» Input for this task
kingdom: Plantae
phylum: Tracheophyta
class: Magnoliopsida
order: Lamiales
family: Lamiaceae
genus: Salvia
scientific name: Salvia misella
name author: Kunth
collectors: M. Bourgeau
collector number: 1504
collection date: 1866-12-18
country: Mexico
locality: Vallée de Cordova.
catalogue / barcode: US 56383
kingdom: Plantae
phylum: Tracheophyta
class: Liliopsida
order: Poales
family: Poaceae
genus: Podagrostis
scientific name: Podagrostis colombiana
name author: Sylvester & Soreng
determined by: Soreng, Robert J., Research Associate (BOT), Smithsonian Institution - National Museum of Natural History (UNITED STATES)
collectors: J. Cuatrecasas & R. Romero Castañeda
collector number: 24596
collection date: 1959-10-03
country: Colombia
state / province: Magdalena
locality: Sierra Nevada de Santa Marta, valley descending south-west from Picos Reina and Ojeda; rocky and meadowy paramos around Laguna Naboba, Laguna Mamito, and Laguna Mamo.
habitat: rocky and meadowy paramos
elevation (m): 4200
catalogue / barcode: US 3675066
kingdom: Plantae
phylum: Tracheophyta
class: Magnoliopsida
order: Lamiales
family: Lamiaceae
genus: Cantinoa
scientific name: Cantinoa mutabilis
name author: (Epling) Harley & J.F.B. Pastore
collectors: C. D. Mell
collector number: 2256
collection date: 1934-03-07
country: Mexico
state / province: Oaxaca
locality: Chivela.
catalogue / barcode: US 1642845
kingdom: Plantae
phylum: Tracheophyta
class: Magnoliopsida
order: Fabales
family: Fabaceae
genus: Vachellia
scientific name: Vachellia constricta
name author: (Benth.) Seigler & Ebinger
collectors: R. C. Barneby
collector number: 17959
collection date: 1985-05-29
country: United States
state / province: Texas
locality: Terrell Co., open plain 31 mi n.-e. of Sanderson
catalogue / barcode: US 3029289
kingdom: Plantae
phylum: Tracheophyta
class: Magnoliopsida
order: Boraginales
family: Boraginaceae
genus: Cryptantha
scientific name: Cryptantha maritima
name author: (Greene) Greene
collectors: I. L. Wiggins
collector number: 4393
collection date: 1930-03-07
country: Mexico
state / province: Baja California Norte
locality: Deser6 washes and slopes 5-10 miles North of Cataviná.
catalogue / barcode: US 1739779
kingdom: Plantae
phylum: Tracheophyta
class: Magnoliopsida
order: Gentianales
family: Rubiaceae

» Work to do
Can you reproduce every line of the material above word for word, adding and changing nothing?

» Solution for this exercise
kingdom: Plantae
phylum: Tracheophyta
class: Magnoliopsida
order: Lamiales
family: Lamiaceae
genus: Salvia
scientific name: Salvia misella
name author: Kunth
collectors: M. Bourgeau
collector number: 1504
collection date: 1866-12-18
country: Mexico
locality: Vallée de Cordova.
catalogue / barcode: US 56383
kingdom: Plantae
phylum: Tracheophyta
class: Liliopsida
order: Poales
family: Poaceae
genus: Podagrostis
scientific name: Podagrostis colombiana
name author: Sylvester & Soreng
determined by: Soreng, Robert J., Research Associate (BOT), Smithsonian Institution - National Museum of Natural History (UNITED STATES)
collectors: J. Cuatrecasas & R. Romero Castañeda
collector number: 24596
collection date: 1959-10-03
country: Colombia
state / province: Magdalena
locality: Sierra Nevada de Santa Marta, valley descending south-west from Picos Reina and Ojeda; rocky and meadowy paramos around Laguna Naboba, Laguna Mamito, and Laguna Mamo.
habitat: rocky and meadowy paramos
elevation (m): 4200
catalogue / barcode: US 3675066
kingdom: Plantae
phylum: Tracheophyta
class: Magnoliopsida
order: Lamiales
family: Lamiaceae
genus: Cantinoa
scientific name: Cantinoa mutabilis
name author: (Epling) Harley & J.F.B. Pastore
collectors: C. D. Mell
collector number: 2256
collection date: 1934-03-07
country: Mexico
state / province: Oaxaca
locality: Chivela.
catalogue / barcode: US 1642845
kingdom: Plantae
phylum: Tracheophyta
class: Magnoliopsida
order: Fabales
family: Fabaceae
genus: Vachellia
scientific name: Vachellia constricta
name author: (Benth.) Seigler & Ebinger
collectors: R. C. Barneby
collector number: 17959
collection date: 1985-05-29
country: United States
state / province: Texas
locality: Terrell Co., open plain 31 mi n.-e. of Sanderson
catalogue / barcode: US 3029289
kingdom: Plantae
phylum: Tracheophyta
class: Magnoliopsida
order: Boraginales
family: Boraginaceae
genus: Cryptantha
scientific name: Cryptantha maritima
name author: (Greene) Greene
collectors: I. L. Wiggins
collector number: 4393
collection date: 1930-03-07
country: Mexico
state / province: Baja California Norte
locality: Deser6 washes and slopes 5-10 miles North of Cataviná.
catalogue / barcode: US 1739779
kingdom: Plantae
phylum: Tracheophyta
class: Magnoliopsida
order: Gentianales
family: Rubiaceae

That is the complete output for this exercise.